— Instructions for the task —
Return all lines from the listing below in which "center" appears.

— Information supplied —
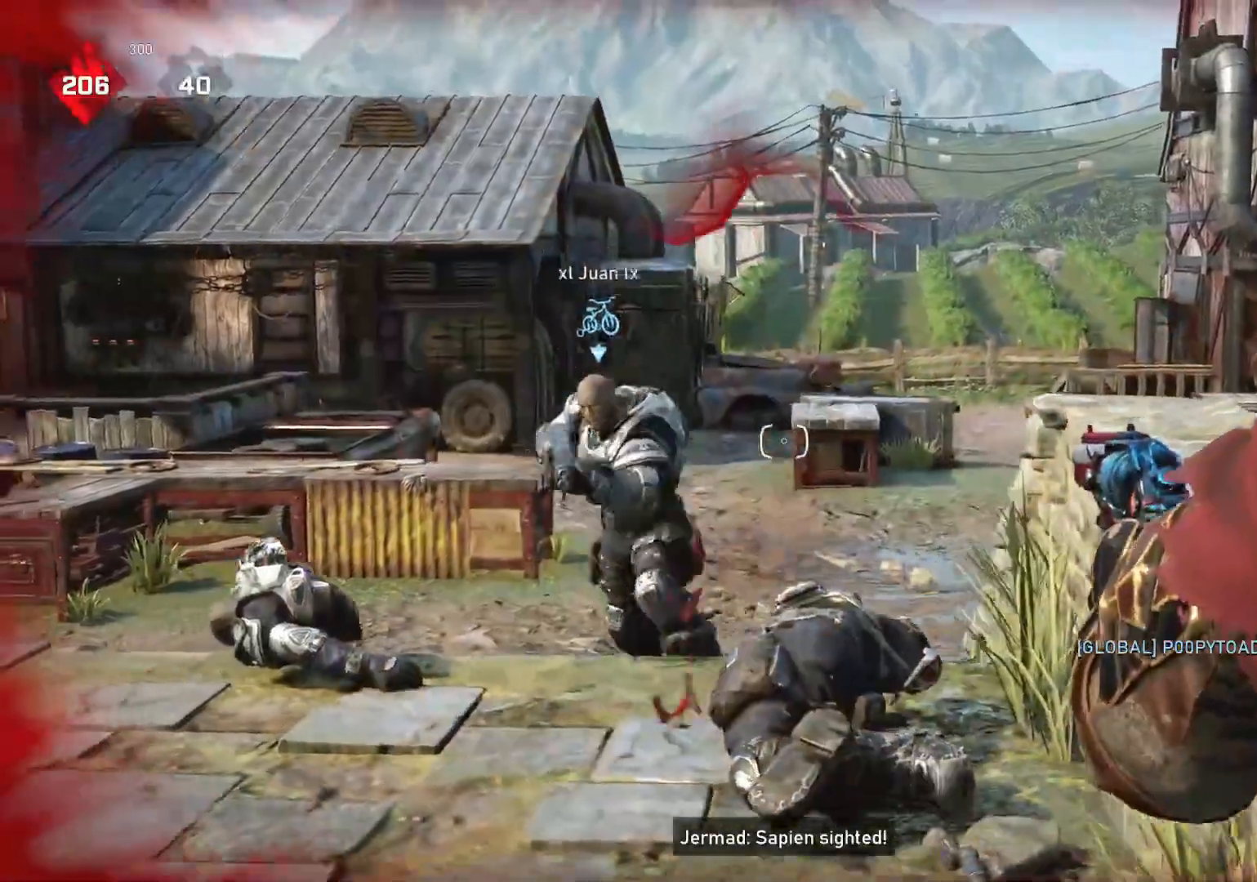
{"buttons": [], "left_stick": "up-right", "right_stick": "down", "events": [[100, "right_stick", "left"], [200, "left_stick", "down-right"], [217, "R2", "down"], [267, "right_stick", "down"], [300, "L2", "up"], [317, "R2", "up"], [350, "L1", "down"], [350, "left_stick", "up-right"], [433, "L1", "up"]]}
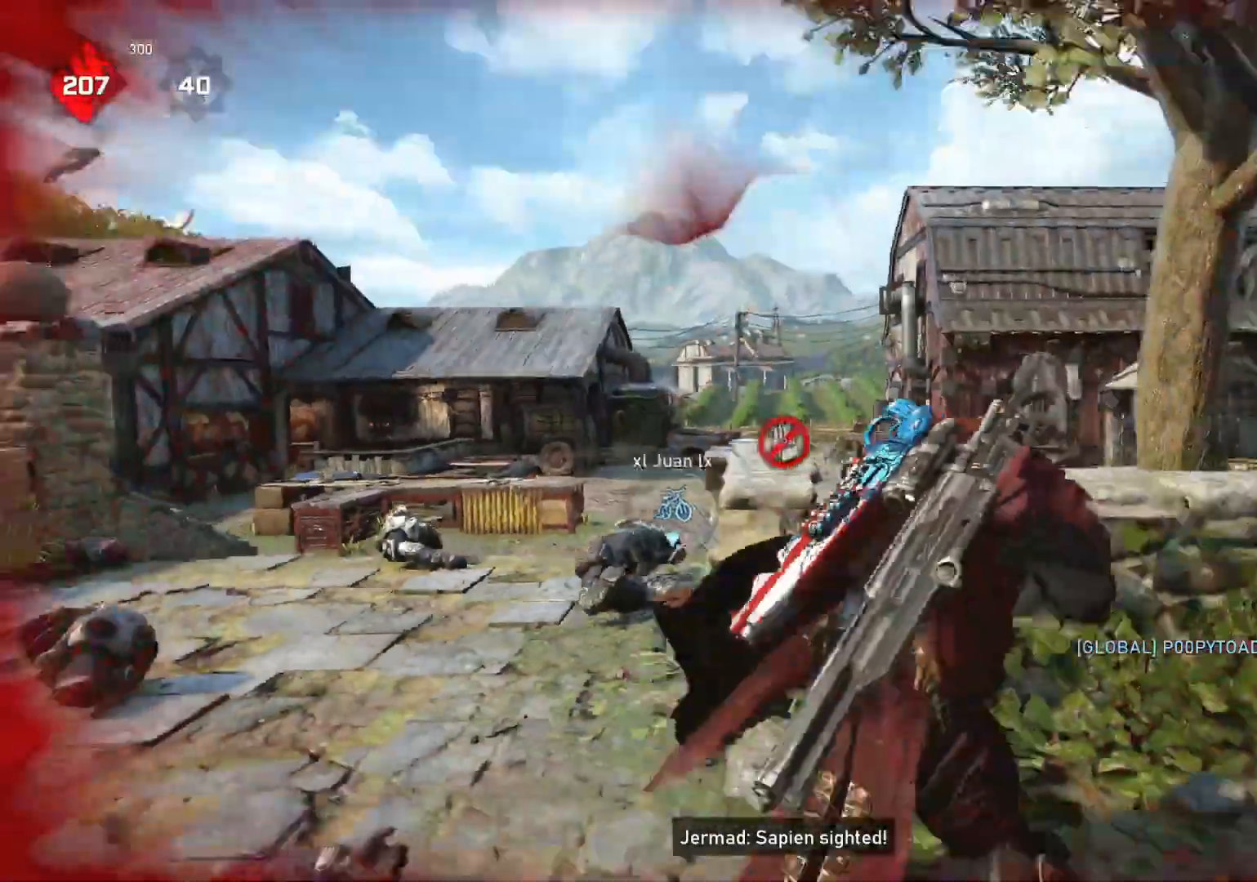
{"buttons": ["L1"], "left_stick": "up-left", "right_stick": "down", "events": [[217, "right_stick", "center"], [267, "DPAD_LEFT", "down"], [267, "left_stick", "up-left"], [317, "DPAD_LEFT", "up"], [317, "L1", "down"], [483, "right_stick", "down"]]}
==
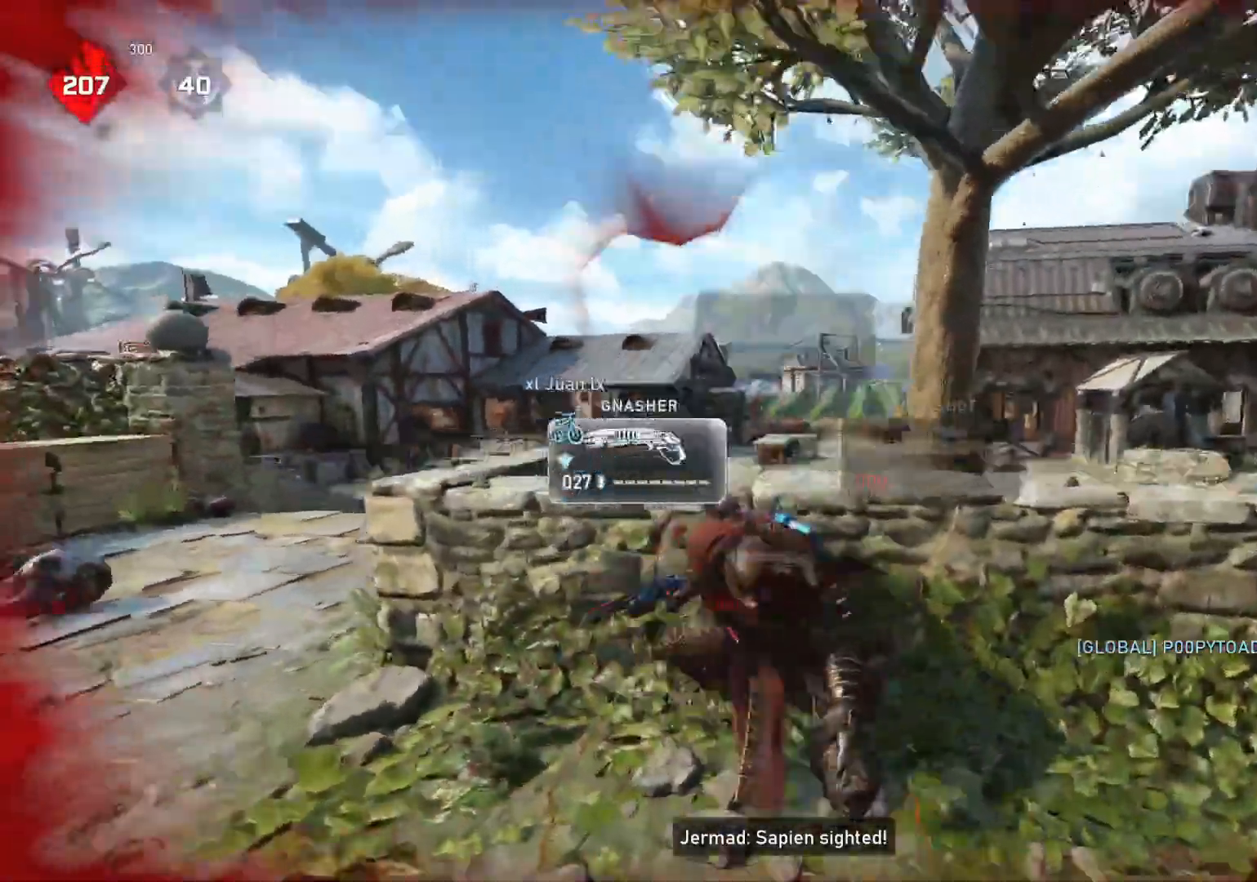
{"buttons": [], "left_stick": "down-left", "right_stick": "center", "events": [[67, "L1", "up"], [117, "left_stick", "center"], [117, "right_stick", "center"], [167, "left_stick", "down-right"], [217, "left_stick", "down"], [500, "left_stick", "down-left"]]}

— Response to the task —
{"buttons": ["L1"], "left_stick": "up-left", "right_stick": "down", "events": [[217, "right_stick", "center"], [267, "DPAD_LEFT", "down"], [267, "left_stick", "up-left"], [317, "DPAD_LEFT", "up"], [317, "L1", "down"], [483, "right_stick", "down"]]}
{"buttons": [], "left_stick": "down-left", "right_stick": "center", "events": [[67, "L1", "up"], [117, "left_stick", "center"], [117, "right_stick", "center"], [167, "left_stick", "down-right"], [217, "left_stick", "down"], [500, "left_stick", "down-left"]]}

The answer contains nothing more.